さらには、このアルビオンを使えば好きなタイミングでアンドロイド達に個別に命令できるのです、人間の代わりに力仕事をさせるもよし、人間が入れないような危険地帯に向かわせるもよし、今は人間が働かずに代わりアンドロイドが働く時代なのです!」
ブリッツは満足し、話し終えると改めて二人のリアクションを見る。
リリーとガンデスは話のスケールの大きさに、我々二人がこのプロジェクトに協力できることなんてあるのかと考える。
考えた結果当然手伝える事など無いと言う結論になる。
「それは本当に可能なのか……?」
最終確認としてもう一度ガンデスが尋ねる。
「ええ、勿論! ……もっともここの管理局長には余りよく思われてませんがね……」
途端に暗い顔になるブリッツ。
どうやら管理局長とはうまくやっていけていないらしい。
このプロジェクトにも協力的ではないのだろう。
リリーはようやく今日ここに呼ばれた意味がわかった。
要は署名活動と一緒だ、内部の者からよく思われていない以上、今以上の協力を得る事はできない。

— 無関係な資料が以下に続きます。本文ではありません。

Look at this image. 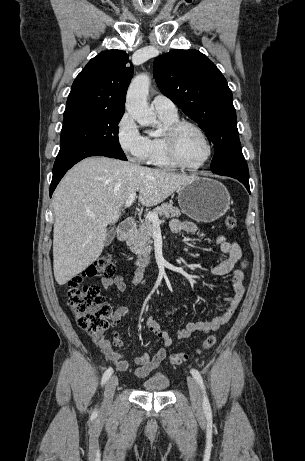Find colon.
Segmentation results:
<instances>
[{"label": "colon", "instance_id": "5ec220e1", "mask_svg": "<svg viewBox=\"0 0 305 461\" xmlns=\"http://www.w3.org/2000/svg\"><path fill=\"white\" fill-rule=\"evenodd\" d=\"M225 226L234 229L237 220L233 216L225 218ZM115 267L109 255L100 256L83 275H77L69 280L67 291L68 305L73 311L79 326L92 335L102 334L108 328V318L112 314L111 306L106 302L99 288L94 285H83L84 277L108 278L114 274ZM216 344L214 336L207 337L202 343V349H211ZM171 365H181L189 359L186 353L170 355Z\"/></svg>", "mask_w": 305, "mask_h": 461}]
</instances>
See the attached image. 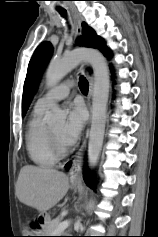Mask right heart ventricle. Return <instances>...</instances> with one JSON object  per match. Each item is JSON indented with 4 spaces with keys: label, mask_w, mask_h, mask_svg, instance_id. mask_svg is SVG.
<instances>
[{
    "label": "right heart ventricle",
    "mask_w": 158,
    "mask_h": 237,
    "mask_svg": "<svg viewBox=\"0 0 158 237\" xmlns=\"http://www.w3.org/2000/svg\"><path fill=\"white\" fill-rule=\"evenodd\" d=\"M47 108L35 105L26 131V148L29 157L41 167L53 166L57 160L48 140V127L43 121Z\"/></svg>",
    "instance_id": "obj_1"
}]
</instances>
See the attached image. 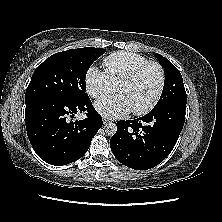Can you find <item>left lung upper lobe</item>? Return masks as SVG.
Returning a JSON list of instances; mask_svg holds the SVG:
<instances>
[{
	"label": "left lung upper lobe",
	"instance_id": "5c2ea615",
	"mask_svg": "<svg viewBox=\"0 0 222 222\" xmlns=\"http://www.w3.org/2000/svg\"><path fill=\"white\" fill-rule=\"evenodd\" d=\"M160 64L164 68L165 81L161 97L155 107L170 101H185L187 95L183 85V79L179 70L165 57L156 54Z\"/></svg>",
	"mask_w": 222,
	"mask_h": 222
}]
</instances>
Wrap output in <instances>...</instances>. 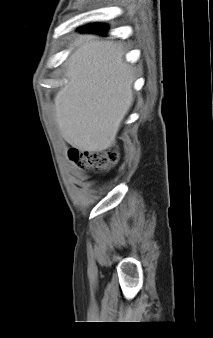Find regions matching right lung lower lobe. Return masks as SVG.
Here are the masks:
<instances>
[{"label": "right lung lower lobe", "instance_id": "obj_1", "mask_svg": "<svg viewBox=\"0 0 213 338\" xmlns=\"http://www.w3.org/2000/svg\"><path fill=\"white\" fill-rule=\"evenodd\" d=\"M106 25L101 24H89L80 28L82 32H95L99 34H105Z\"/></svg>", "mask_w": 213, "mask_h": 338}]
</instances>
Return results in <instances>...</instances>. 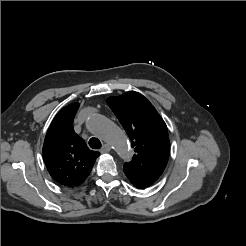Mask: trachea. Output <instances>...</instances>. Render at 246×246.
I'll list each match as a JSON object with an SVG mask.
<instances>
[{
    "mask_svg": "<svg viewBox=\"0 0 246 246\" xmlns=\"http://www.w3.org/2000/svg\"><path fill=\"white\" fill-rule=\"evenodd\" d=\"M89 145L93 149H100L102 146L100 140L94 137L89 140Z\"/></svg>",
    "mask_w": 246,
    "mask_h": 246,
    "instance_id": "trachea-1",
    "label": "trachea"
}]
</instances>
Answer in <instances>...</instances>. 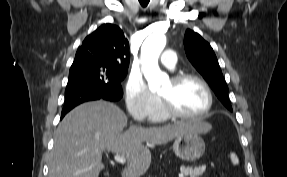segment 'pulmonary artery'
Here are the masks:
<instances>
[{"instance_id":"obj_1","label":"pulmonary artery","mask_w":287,"mask_h":177,"mask_svg":"<svg viewBox=\"0 0 287 177\" xmlns=\"http://www.w3.org/2000/svg\"><path fill=\"white\" fill-rule=\"evenodd\" d=\"M161 63L167 68L174 69L176 65V54L172 49H166L161 56Z\"/></svg>"}]
</instances>
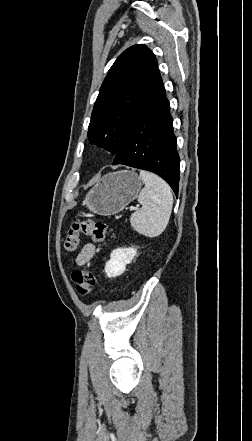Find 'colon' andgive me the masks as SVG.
I'll return each mask as SVG.
<instances>
[{
	"label": "colon",
	"instance_id": "1",
	"mask_svg": "<svg viewBox=\"0 0 252 441\" xmlns=\"http://www.w3.org/2000/svg\"><path fill=\"white\" fill-rule=\"evenodd\" d=\"M91 237L94 241H103L110 233L107 224L101 221L83 220L73 224L64 239L66 252L76 251L80 244V234ZM72 280L77 292L81 296H87L95 284V276L90 269L76 268L72 272Z\"/></svg>",
	"mask_w": 252,
	"mask_h": 441
}]
</instances>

そこで外部の者を見学と称し、アルビオンやアンドロイドの素晴らしさを説明する。
そうやって外部の者の署名を集め、直談判か何かをし、管理局長の協力を得ようと言った算段なのだろう。
(なかなか考えているのね、てっきり考えなしに行動してるのかとも思ったけど……)
リリーが関心していた頃、ブリッツに職員の一人が耳打ちしに来る。
何を耳打ちされたのか、途端に血相を変えてアルビオンの方へ走り出すブリッツ。
「そんな筈はない」と叫びながら職員を跳ね除けアルビオンに繋がれている機械を操作する。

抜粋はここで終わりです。